## Supplied material
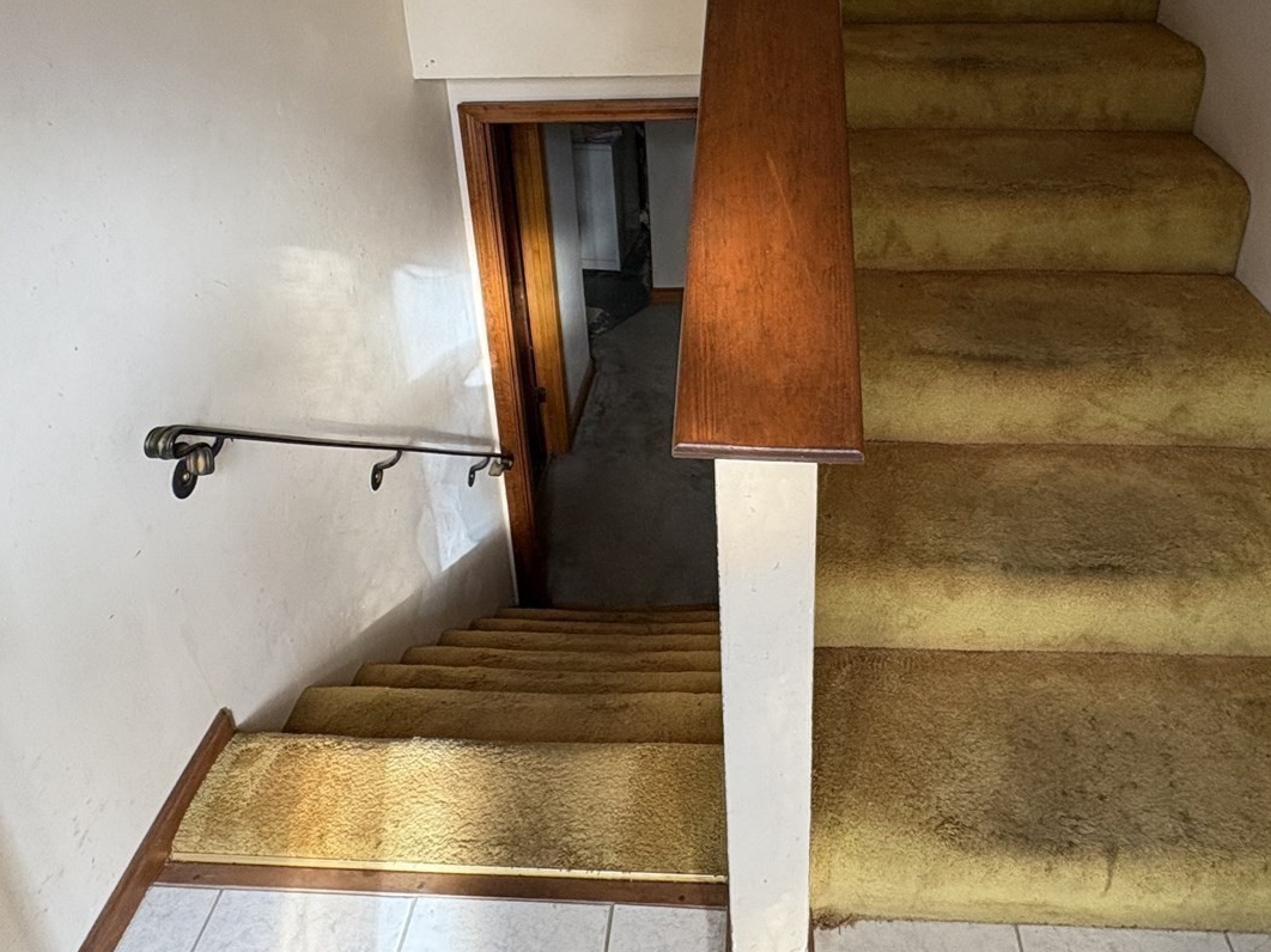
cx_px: 711
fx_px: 991
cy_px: 166
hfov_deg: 65.1
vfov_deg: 48.0
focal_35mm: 27
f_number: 2.2
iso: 250
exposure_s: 1/77
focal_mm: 2.22
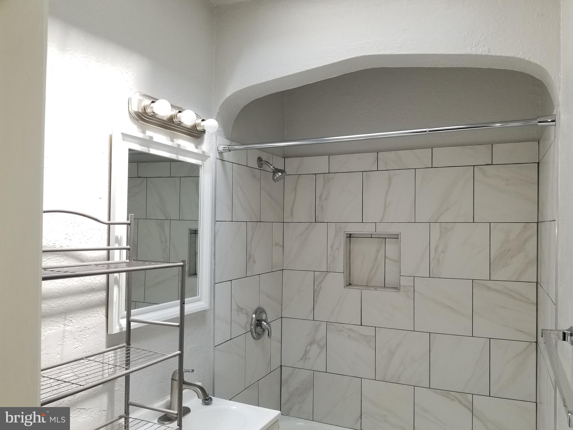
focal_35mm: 26
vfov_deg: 53.1
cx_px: 286
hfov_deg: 67.3
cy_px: 215
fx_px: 430
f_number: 1.7
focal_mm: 4.25
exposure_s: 1/120
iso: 80
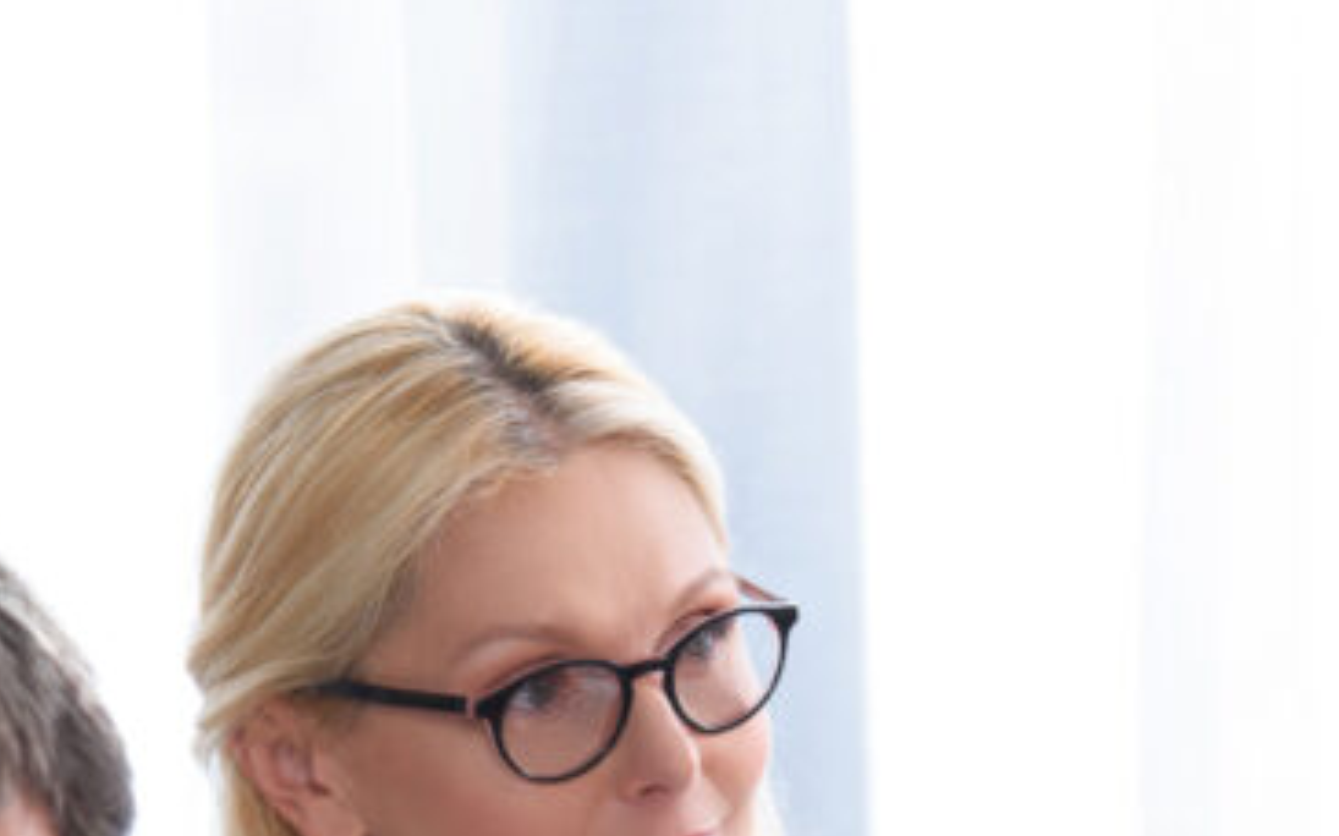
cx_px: 910
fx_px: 14595
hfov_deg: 5.3
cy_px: 1120
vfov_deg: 3.3
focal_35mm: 400
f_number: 5
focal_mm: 140
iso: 125
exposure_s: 1/160
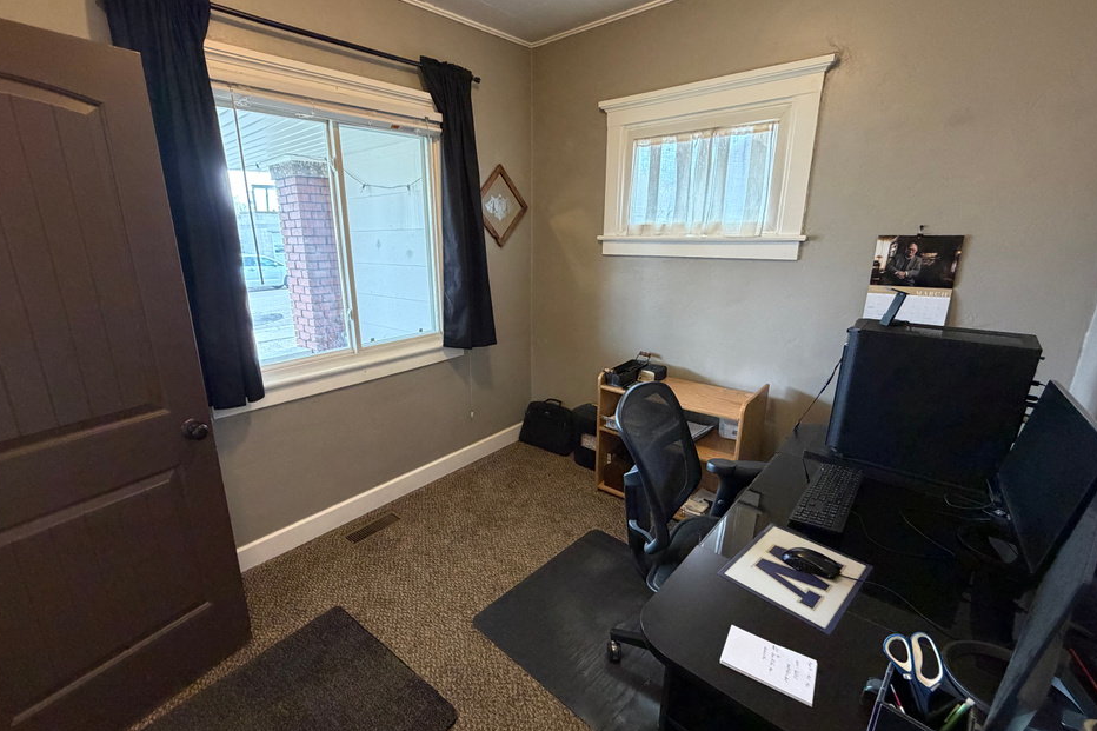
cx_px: 510
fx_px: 487
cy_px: 366
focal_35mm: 16
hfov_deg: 96.6
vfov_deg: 73.7
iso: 400
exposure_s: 1/60
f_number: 2.2
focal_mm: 2.22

## Activity
Begin with the line that contains "hfov_deg: 65.1" and copy every line through the end of the listing, exactly as written, both ends included. Pictures are not part of the copy.

## Solution to the problem
hfov_deg: 65.1
vfov_deg: 48.0
focal_35mm: 27
f_number: 2.2
iso: 250
exposure_s: 1/77
focal_mm: 2.22
focal_35mm: 26
vfov_deg: 53.1
cx_px: 286
hfov_deg: 67.3
cy_px: 215
fx_px: 430
f_number: 1.7
focal_mm: 4.25
exposure_s: 1/120
iso: 80
cx_px: 910
fx_px: 14595
hfov_deg: 5.3
cy_px: 1120
vfov_deg: 3.3
focal_35mm: 400
f_number: 5
focal_mm: 140
iso: 125
exposure_s: 1/160
cx_px: 510
fx_px: 487
cy_px: 366
focal_35mm: 16
hfov_deg: 96.6
vfov_deg: 73.7
iso: 400
exposure_s: 1/60
f_number: 2.2
focal_mm: 2.22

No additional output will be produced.